1. The neutral source in the image has to be illuminated by the same light source as your subject. In this case, the lamp post will work. The other proviso that I was taught was that the object should ideally be a "substantive" element in the image. In this case, it passes the test too.
One could also argue that the whites of the subject's eyes are a neutral colour, as are the irises, so we could in theory white balance off those, but neither are substantive elements (they are too small).
2. Your analysis of the lamp post is a bit flawed. The reason it shows as neutral is that is simply the outcome of the white balance used in this image. If a different white balance were set, this would not be the case. Also, it depends where on the lamp post you sample, because there is a wide range of tones that are not neutral. In fact I would argue that this image has a green / yellow colour cast; which may or may not be the desired outcome. I tend to prefer portraits slightly on the warm side.

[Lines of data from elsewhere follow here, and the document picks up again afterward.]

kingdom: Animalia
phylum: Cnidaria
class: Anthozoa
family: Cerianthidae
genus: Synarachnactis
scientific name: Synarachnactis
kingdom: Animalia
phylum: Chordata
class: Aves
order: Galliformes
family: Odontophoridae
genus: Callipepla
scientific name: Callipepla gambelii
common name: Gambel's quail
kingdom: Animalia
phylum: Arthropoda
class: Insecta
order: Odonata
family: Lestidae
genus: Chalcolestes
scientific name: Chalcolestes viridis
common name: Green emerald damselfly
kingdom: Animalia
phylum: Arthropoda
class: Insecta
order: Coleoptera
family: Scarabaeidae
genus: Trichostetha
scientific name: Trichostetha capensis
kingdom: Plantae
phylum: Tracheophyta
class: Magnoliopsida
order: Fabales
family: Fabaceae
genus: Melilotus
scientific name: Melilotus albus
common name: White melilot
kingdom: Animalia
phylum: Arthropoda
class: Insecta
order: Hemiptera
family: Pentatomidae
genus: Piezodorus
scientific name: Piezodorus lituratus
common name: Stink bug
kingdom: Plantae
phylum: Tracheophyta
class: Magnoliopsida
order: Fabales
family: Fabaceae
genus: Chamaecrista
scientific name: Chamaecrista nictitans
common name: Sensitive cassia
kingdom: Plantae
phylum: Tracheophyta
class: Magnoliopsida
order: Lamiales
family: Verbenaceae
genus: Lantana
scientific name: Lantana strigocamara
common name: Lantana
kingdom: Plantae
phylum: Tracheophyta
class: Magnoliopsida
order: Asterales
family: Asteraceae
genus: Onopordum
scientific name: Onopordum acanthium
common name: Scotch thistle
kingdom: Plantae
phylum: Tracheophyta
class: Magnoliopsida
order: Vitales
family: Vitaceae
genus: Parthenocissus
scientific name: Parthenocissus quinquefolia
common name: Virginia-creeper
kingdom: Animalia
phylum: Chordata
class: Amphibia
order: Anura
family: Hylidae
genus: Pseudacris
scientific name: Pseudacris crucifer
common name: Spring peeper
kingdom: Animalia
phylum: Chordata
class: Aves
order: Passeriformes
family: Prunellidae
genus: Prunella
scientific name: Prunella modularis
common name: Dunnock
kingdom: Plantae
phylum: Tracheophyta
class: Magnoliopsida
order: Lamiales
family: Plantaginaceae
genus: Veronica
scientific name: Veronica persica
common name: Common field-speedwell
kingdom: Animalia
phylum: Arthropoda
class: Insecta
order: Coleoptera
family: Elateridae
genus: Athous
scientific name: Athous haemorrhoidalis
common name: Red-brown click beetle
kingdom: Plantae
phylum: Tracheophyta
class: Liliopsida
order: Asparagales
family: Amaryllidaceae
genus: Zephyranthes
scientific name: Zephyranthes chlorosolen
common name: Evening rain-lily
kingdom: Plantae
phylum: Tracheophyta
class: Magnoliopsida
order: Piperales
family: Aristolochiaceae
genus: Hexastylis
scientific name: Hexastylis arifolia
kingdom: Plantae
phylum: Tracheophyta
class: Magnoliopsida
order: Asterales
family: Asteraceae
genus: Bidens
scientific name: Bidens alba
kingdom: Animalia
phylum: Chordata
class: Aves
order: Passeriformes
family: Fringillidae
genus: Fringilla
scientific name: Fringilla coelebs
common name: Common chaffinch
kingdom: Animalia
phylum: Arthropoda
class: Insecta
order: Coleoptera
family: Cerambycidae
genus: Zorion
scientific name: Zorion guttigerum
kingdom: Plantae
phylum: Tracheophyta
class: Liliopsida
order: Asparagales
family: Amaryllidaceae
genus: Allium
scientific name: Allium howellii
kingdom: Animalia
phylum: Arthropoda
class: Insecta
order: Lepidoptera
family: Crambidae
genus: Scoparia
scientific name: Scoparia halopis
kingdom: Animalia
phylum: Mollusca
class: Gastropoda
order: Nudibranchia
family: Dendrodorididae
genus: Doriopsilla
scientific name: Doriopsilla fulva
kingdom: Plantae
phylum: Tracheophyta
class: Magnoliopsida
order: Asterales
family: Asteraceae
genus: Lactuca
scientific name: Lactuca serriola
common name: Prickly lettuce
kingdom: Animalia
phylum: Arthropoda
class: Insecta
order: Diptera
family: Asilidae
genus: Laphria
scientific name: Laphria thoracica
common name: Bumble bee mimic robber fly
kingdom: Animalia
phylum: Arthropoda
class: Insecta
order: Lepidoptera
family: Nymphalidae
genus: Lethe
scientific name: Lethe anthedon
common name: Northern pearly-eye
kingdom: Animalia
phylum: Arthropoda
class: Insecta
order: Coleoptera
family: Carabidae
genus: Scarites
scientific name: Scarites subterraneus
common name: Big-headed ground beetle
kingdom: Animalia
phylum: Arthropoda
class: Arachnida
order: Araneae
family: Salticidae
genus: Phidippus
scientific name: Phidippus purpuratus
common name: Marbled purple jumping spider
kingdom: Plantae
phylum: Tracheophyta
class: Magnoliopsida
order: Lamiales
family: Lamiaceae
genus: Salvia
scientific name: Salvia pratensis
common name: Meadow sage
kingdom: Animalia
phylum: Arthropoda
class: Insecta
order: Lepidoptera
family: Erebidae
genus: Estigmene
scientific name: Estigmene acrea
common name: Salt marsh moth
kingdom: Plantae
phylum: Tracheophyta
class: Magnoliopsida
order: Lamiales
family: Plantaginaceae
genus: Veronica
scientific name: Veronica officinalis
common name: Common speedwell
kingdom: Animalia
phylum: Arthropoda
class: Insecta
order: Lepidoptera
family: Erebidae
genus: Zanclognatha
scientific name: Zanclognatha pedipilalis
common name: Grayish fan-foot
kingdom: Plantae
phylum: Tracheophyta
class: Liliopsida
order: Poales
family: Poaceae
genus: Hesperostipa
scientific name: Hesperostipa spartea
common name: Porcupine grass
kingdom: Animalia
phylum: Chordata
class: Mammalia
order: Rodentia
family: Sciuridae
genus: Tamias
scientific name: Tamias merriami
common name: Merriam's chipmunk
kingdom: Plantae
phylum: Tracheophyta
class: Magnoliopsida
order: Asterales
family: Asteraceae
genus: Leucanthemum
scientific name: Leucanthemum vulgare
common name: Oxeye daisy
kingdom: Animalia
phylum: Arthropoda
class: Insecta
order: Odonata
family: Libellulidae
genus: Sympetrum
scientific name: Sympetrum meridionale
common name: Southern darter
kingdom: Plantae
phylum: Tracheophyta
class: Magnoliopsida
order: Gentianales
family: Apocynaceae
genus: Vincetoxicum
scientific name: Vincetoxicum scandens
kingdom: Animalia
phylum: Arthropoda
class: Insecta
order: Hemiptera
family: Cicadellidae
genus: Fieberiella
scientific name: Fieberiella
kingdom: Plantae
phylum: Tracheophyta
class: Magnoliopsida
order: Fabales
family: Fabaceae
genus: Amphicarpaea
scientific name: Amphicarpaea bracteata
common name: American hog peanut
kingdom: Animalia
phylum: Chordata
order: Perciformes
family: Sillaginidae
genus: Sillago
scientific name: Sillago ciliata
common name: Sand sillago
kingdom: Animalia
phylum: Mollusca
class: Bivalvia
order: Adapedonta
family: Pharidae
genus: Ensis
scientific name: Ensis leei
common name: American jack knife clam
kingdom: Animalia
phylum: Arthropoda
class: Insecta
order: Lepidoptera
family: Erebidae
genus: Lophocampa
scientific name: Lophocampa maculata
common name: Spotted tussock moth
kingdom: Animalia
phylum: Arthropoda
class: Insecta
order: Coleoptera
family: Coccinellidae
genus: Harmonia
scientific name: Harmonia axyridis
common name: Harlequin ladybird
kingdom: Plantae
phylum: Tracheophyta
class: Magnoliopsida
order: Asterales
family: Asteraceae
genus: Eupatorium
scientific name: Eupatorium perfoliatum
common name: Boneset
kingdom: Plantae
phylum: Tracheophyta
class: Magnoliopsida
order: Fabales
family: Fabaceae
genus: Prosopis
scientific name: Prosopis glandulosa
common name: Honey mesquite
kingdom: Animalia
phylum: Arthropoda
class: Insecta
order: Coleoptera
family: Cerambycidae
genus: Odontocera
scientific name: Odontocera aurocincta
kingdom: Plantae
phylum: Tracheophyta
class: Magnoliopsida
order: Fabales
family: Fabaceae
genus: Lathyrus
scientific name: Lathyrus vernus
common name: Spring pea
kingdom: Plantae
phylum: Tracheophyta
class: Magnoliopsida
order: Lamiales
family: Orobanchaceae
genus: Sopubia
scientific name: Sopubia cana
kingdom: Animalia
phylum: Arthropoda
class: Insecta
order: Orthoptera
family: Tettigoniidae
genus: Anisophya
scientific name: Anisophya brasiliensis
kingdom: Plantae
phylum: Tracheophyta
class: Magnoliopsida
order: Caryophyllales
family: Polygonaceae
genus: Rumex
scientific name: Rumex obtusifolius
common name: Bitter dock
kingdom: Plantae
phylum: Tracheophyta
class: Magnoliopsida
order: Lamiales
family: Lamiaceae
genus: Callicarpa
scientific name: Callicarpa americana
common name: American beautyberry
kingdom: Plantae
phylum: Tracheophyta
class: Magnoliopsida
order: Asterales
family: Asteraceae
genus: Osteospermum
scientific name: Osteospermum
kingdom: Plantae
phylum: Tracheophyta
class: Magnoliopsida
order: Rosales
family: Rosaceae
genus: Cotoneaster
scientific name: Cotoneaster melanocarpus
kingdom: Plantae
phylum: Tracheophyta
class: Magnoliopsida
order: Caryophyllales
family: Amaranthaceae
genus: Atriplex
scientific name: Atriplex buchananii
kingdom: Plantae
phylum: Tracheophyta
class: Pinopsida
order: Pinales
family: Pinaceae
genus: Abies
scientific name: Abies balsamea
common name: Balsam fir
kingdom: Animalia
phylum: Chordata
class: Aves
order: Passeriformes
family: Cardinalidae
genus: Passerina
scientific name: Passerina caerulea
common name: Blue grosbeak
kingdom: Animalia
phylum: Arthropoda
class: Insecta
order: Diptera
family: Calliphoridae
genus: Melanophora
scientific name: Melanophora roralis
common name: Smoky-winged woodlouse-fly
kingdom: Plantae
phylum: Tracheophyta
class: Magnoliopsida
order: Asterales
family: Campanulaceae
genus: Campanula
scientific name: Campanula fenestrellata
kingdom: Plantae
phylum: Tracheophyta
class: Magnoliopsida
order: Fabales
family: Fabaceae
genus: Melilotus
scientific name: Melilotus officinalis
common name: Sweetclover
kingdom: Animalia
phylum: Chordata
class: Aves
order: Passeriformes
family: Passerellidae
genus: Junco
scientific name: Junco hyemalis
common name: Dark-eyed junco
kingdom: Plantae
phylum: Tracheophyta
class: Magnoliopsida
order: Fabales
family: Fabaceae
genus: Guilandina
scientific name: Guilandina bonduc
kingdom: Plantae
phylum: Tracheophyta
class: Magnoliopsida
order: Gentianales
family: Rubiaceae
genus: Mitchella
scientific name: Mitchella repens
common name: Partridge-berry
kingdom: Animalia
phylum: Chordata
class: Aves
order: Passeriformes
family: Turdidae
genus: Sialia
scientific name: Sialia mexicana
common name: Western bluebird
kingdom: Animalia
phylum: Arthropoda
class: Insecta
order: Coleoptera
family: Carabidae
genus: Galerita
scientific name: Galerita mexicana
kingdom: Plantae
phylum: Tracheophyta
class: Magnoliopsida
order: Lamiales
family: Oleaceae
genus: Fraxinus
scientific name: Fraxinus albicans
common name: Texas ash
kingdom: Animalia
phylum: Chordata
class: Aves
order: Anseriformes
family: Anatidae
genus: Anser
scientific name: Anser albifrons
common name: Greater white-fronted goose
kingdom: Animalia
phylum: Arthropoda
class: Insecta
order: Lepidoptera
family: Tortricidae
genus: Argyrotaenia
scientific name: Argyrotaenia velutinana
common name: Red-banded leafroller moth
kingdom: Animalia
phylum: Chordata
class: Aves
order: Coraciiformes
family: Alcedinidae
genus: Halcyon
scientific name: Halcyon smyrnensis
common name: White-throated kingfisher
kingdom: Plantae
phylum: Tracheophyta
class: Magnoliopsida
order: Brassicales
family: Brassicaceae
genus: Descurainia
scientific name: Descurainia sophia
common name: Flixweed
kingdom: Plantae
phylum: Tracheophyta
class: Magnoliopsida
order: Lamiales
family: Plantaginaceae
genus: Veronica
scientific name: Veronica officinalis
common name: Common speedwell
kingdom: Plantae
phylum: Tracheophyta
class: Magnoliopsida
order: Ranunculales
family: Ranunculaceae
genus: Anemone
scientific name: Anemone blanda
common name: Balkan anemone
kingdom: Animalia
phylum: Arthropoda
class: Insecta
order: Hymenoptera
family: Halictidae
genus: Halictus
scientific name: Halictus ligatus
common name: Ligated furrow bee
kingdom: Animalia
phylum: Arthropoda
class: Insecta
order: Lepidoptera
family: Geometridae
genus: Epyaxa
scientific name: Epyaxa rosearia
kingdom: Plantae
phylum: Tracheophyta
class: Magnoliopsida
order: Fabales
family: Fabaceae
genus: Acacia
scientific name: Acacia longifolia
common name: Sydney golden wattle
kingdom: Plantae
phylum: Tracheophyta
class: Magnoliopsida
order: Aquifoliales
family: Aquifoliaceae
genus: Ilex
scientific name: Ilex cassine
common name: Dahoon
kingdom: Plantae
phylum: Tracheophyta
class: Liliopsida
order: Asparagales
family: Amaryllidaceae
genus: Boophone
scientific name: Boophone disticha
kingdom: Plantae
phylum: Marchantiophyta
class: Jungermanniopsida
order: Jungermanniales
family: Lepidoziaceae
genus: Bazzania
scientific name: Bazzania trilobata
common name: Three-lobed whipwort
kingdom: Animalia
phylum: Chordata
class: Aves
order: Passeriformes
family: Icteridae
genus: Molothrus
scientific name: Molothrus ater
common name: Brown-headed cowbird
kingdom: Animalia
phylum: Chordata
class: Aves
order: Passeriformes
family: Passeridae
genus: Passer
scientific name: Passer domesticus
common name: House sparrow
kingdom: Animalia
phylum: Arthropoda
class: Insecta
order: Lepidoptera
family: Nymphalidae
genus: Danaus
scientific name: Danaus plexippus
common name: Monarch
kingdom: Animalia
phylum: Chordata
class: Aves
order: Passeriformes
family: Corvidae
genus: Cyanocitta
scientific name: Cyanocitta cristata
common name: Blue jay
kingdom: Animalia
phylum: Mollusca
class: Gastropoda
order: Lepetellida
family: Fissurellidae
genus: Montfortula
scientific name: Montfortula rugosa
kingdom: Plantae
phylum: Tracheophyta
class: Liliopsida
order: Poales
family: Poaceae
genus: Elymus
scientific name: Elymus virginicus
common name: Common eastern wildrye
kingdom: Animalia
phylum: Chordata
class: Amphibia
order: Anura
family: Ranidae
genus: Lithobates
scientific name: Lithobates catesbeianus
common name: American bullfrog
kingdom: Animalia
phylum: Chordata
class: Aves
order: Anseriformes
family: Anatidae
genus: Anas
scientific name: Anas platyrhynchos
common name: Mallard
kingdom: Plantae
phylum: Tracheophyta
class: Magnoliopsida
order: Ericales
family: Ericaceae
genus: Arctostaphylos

Yes, my screenshot was intended as an illustration, not a rigorous analysis. Perhaps I should remove it so as to avoid confusion?
Obviously.The reason it shows as neutral is that is simply the outcome of the white balance used in this image. If a different white balance were set, this would not be the case.
Of course. Said lamp-post appears to be coated with black paint. Unfortunately, it appears to be gloss paint - so many areas on it are reflecting scenery.Also, it depends where on the lamp post you sample, because there is a wide range of tones that are not neutral.